| dc.description.abstract | Meander migration is a process in which water flow erodes soil on one bank and
deposits it on the opposite bank creating a gradual shift of the bank line over time. For
bridges crossing such a river, the soil foundation of the abutments may be eroded away
before the designed lifetime is reached. For highways parallel to and close to such a
river, the whole road may be eaten away. This problem is costing millions of dollars to
TxDOT in protection of affected bridges and highway embankments. This research is
aimed at developing a methodology which will predict the possible migration of a
meander considering the design life of bridges crossing it and highways parallel to it.
The approaches we use are experimental tests, numerical simulation, modeling of
migration, risk analysis, and development of a computer program.
Experimental tests can simulate river flow in a controlled environment.
Influential parameters can be chosen, adjusted, and varied systematically to quantify
their influence on the problem. The role of numerical simulation is to model the flow
field and the stress field at the soil-water interface. Migration modeling is intended to
integrate the results of experimental tests and numerical simulations and to develop a
model which can make predictions. The Hyperbolic Model is used and its two major
components Mmax equation and τmax equation are developed. Uncertainties in the
parameters used for prediction make deterministic prediction less meaningful. Risk
analysis is used to make the prediction based on a probabilistic approach. Hand
calculation is too laborious to apply these procedures. Thus the development of a user
friendly computer program is needed to automate the calculations.
Experiments performed show that the Hyperbolic Model matches the test data
well and is suitable for the prediction of meander migration. Based on analysis of shear stress data from numerical simulation, the τmax equation was derived for the Hyperbolic
Model. Extensive work on the simplification of river geometry produced a working
solution. The geometry of river channels can be automatically simplified into arcs and
straight lines. Future hydrograph is critical to risk analysis. Tens of thousands of
hydrographs bearing the same statistical characteristics as in history can be generated.
The final product that can be directly used, the MEANDER program, consists of 11,600
lines of code in C++ and 2,500 lines of code in Matlab, not including the part of risk
analysis. The computer program is ready for practice engineers to make predictions
based on the findings of this research. | en |

SOURCE DATA »
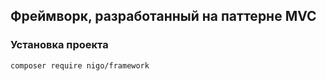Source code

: ## Фреймворк, разработанный на паттерне MVC

### Установка проекта

`composer require nigo/framework`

REQUIRED TASKS »
1) Answer these questions from the meander migration abstract, marking each answer as its question is marked.
(a) Which agency is said to be spending millions of dollars protecting affected bridges and highway embankments?
(b) What are the two major components of the Hyperbolic Model?
(c) How many lines of C++ code does the MEANDER program contain?
2) According to the meander migration abstract, why is risk analysis used to make the prediction? Explain in one to three sentences.
3) Write out everything in the meander migration abstract from "The approaches we" down to "a controlled environment.".
The data are separate material from the meander migration abstract.

EXPECTED RESULTS »
1)
(a) TxDOT.
(b) The Mmax equation and the τmax equation.
(c) 11,600 lines.

2) The parameters used for prediction carry uncertainties, and these make a deterministic prediction less meaningful. Risk analysis is therefore used to base the prediction on a probabilistic approach.

3)
The approaches we use are experimental tests, numerical simulation, modeling of
migration, risk analysis, and development of a computer program.
Experimental tests can simulate river flow in a controlled environment.